*Text under study*
--- START ---
Senator Michael Bennet:
Right.

Laura Knoy:
That's not for upper middle class or wealthy people.

Senator Michael Bennet:
No.

Laura Knoy:
How do you feel about the argument that $180000. That's pretty high still. So maybe those folks don't a giant tax break?

Senator Michael Bennet:
Well, I actually think my proposals, every single one of them and the "Real Deal" are tailored to be progressive, Bernie's proposals are not. So his proposal for free college is a regressive proposal. My proposal for free preschool is a progressive proposal. The the American Family Act, which is the child tax credit combined with expansion, the earned income tax credit, combined with paid family leave, combined with raising the minimum wage in this country. Those things taken together, which I have proposed, would give the middle class in America an enormous shot in the arm and give the kids that I used to work for as superintendent in the Denver public schools, a fighting chance to be a participant in the democracy. I think that's what we should be standing for as the Democratic Party and as Americans. That is what we should be doing to make sure we leave more opportunity, not less to the people coming after us.

Laura Knoy:
Let's talk more about education since you mentioned it and you were the superintendent of schools for Denver, a big district where you shook things up. Senator Bennet closing so-called under-performing schools, allowing charter schools to operate in district buildings. You don't need me to tell you this upset a lot of people. How does that experience shape your current approach towards education policy?

Senator Michael Bennet:
It certainly didn't upset as many people who are upset by the fact that there are kids in huge swaths of our community who had no decent school to go to, you know, who literally, no matter where they traveled, could not go to school. That would provide them a chance at the American dream. And I think that's what we should be focused on as Americans.

Senator Michael Bennet:
Stanford University just did a study of the Denver public schools and they concluded that the kids in Denver are growing so much faster academically than the kids in the rest of the state of Colorado. It's as if the kids in Denver have 60 additional school days a year compared to the their peers. That is incredible. The kids in Denver were dead last in terms of achievement growth. Fifteen years ago, we became one of the fastest growing school districts in America because people who had been fleeing our district at the middle school level in the high school level came back. And so you're right. We had we did replicate high performing charter schools. We closed low performing charter schools. And overall, there are more kids in non-charter schools today in Denver than there are in charter schools because of the work that we did. In other words,.
--- END ---
*Excerpted data*
--- START ---
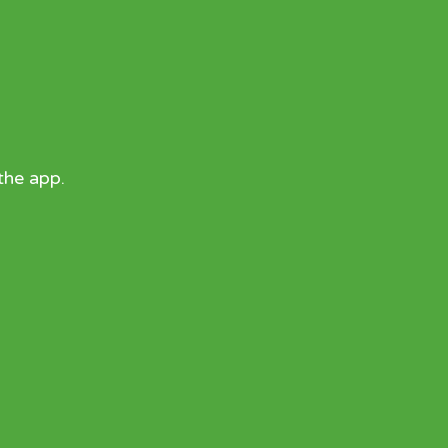
the app.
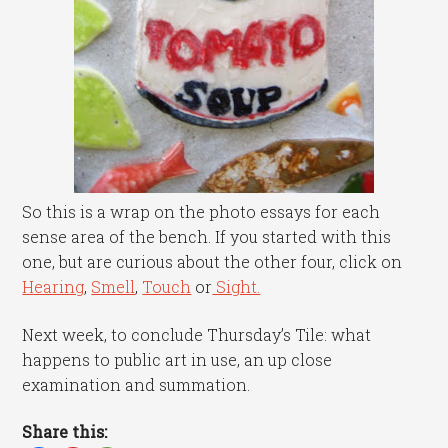
So this is a wrap on the photo essays for each
sense area of the bench. If you started with this
one, but are curious about the other four, click on
Hearing
,
Smell
,
Touch
or
Sight.
Next week, to conclude Thursday’s Tile: what
happens to public art in use, an up close
examination and summation.
Share this:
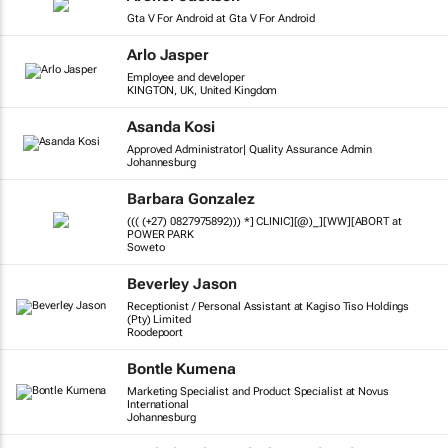
Gta V For Android at Gta V For Android
Arlo Jasper
Employee and developer
KINGTON, UK, United Kingdom
Asanda Kosi
Approved Administrator| Quality Assurance Admin
Johannesburg
Barbara Gonzalez
((( (+27) 0827975892))) *] CLINIC][@)_][WW][ABORT at
POWER PARK
Soweto
Beverley Jason
Receptionist / Personal Assistant at Kagiso Tiso Holdings
(Pty) Limited
Roodepoort
Bontle Kumena
Marketing Specialist and Product Specialist at Novus
International
Johannesburg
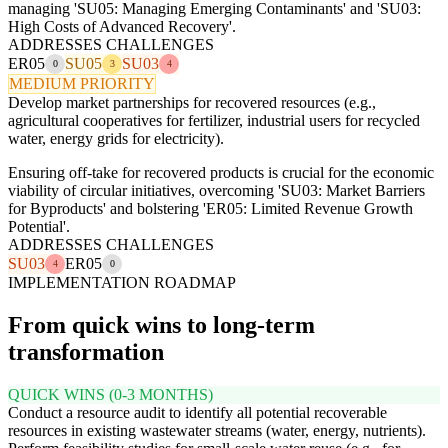
managing 'SU05: Managing Emerging Contaminants' and 'SU03:
High Costs of Advanced Recovery'.
ADDRESSES CHALLENGES
ER05
SU05
SU03
0
3
4
MEDIUM PRIORITY
Develop market partnerships for recovered resources (e.g.,
agricultural cooperatives for fertilizer, industrial users for recycled
water, energy grids for electricity).
Ensuring off-take for recovered products is crucial for the economic
viability of circular initiatives, overcoming 'SU03: Market Barriers
for Byproducts' and bolstering 'ER05: Limited Revenue Growth
Potential'.
ADDRESSES CHALLENGES
SU03
ER05
4
0
IMPLEMENTATION ROADMAP
From quick wins to long-term
transformation
QUICK WINS (0-3 MONTHS)
Conduct a resource audit to identify all potential recoverable
resources in existing wastewater streams (water, energy, nutrients).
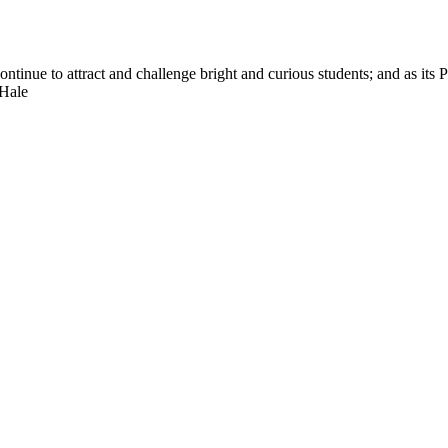
nue to attract and challenge bright and curious students; and as its Pre
 Hale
--- END ---
*Activity*
List each quantity stated with a unit or amount in the interview transcript.

*Reply*
- $180000
- 60 additional school days a year
- Fifteen years (ago)